The written warning was delivered to US officials in neighbouring Iraq 

Andrew Buncombe
New York
Wednesday 30 September 2015 18:12 BST
Sergei Shoigu and Vladimir Putin
Sergei Shoigu and Vladimir Putin

America first learned of Moscow’s plan to begin bombing operations in Syria when a Russian three-star general arrived at the US Embassy in Baghdad and asked that any forces or airstrikes in the area should leave immediately, it has emerged.

The demarche from Russia to clear air space over northern Syria sparked a heated discussion between US officials and the officer, Fox News reported.

“If you have forces in the area we request they leave," the general reportedly said.

US Defence Secretary Ash Carter said Russia was “pouring gasoline on the fire” in Syria with its air strikes. He also confirmed that Russia had advised the US that the operation was to begin within an hour - an approach “we do not expect.”

“It appears the strikes were in areas where there were not [Isis] forces and that is one of the problems with this sort of approach,” he said at the Pentagon.

Military officials from Russia and the US have been in discussion for more than a week about coordinating operations in Syria, as Moscow has continued its military build-up in the country in support of President Basher Al-Assad.

Earlier this month, defence chiefs from the United States and Russia held their first direct talks in more than a year, reflecting Washington’s mounting alarm about Russian military escalation in Syria and how it might affect the fight against the Islamic State.

The 50-minute phone call between Defence Secretary Ashton Carter and Russian Defence Minister Sergei Shoigu, took place as dozens of Russian fighter jets appeared at a military base on Syria’s coast, adding to a growing arsenal of artillery and tanks as well as military personnel. Officials said the talks were designed to “deconflict” operations.

US Secretary of State John Kerry said military talks with Russia would “help to define some of the different options that are available to us as we consider next steps in Syria.”

White House spokesman Josh Earnest said it was not surprising that Russia was using the weapons it had moved to Syria in support of Mr Assad, a long-time ally. He said there had been no operational-level discussion between Mr Obama and Mr Putin, but claimed the bombing operations revealed Russia’s concern about losing influence.

“We are seeing the Russians ramp-up their support for President Assad,” he said.
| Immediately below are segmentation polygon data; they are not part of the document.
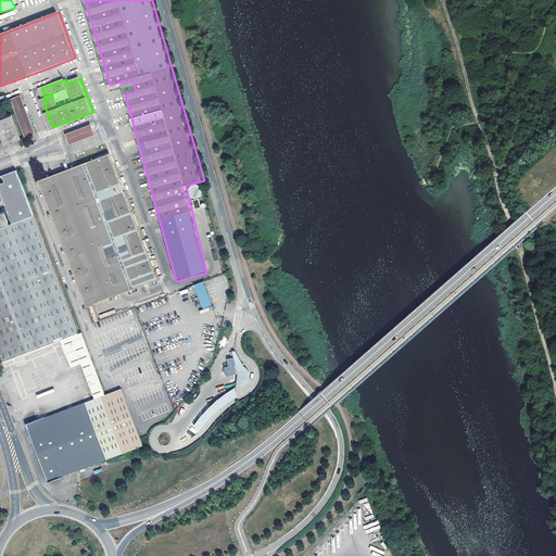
[(131,79),(122,81),(125,95),(136,91),(131,79)]
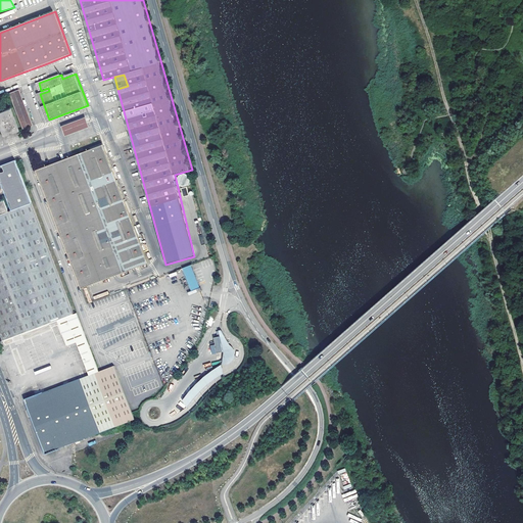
[(20,89),(11,93),(25,130),(34,126),(20,89)]
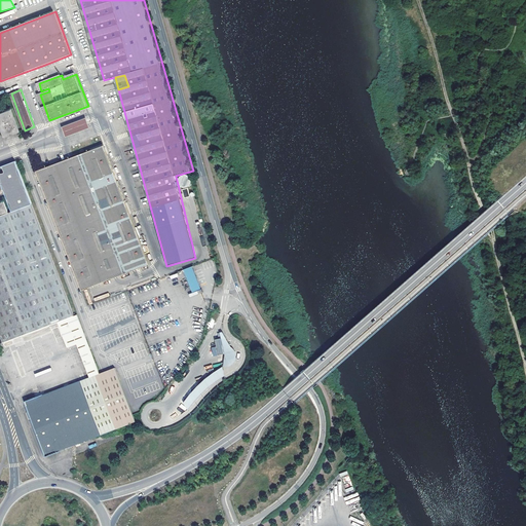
[(457,106),(454,96),(449,98),(452,108),(457,106)]
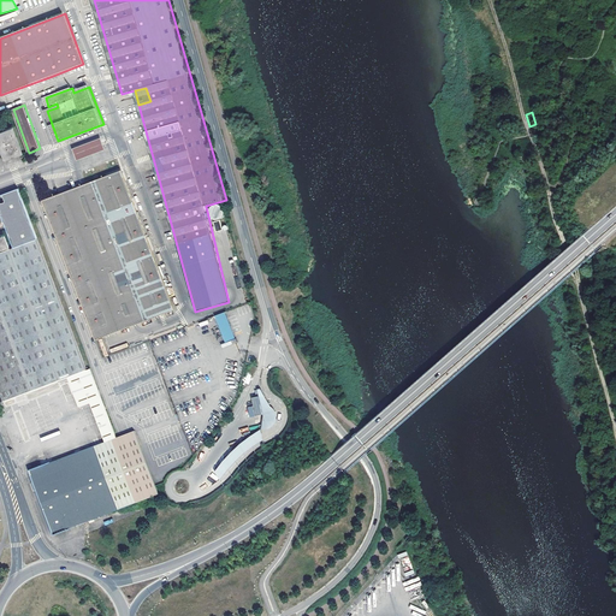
[(0,132),(0,142),(7,160),(24,154),(15,128),(0,132)]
He said it remained unclear what targets Russia had struck. "The Department of Defence is obviously reviewing the ongoing Russian military activity inside of Syria,’ he said.

US State Department spokesman John Kirby said in a statement that a Russian official in Baghdad informed US Embassy personnel that Russian military aircraft would begin flying anti-ISIS missions over Syria.

Later officials said the US had conducted its own airstrikes in Syria, including one near Aleppo, which is in the north west but not near where the Russians were flying.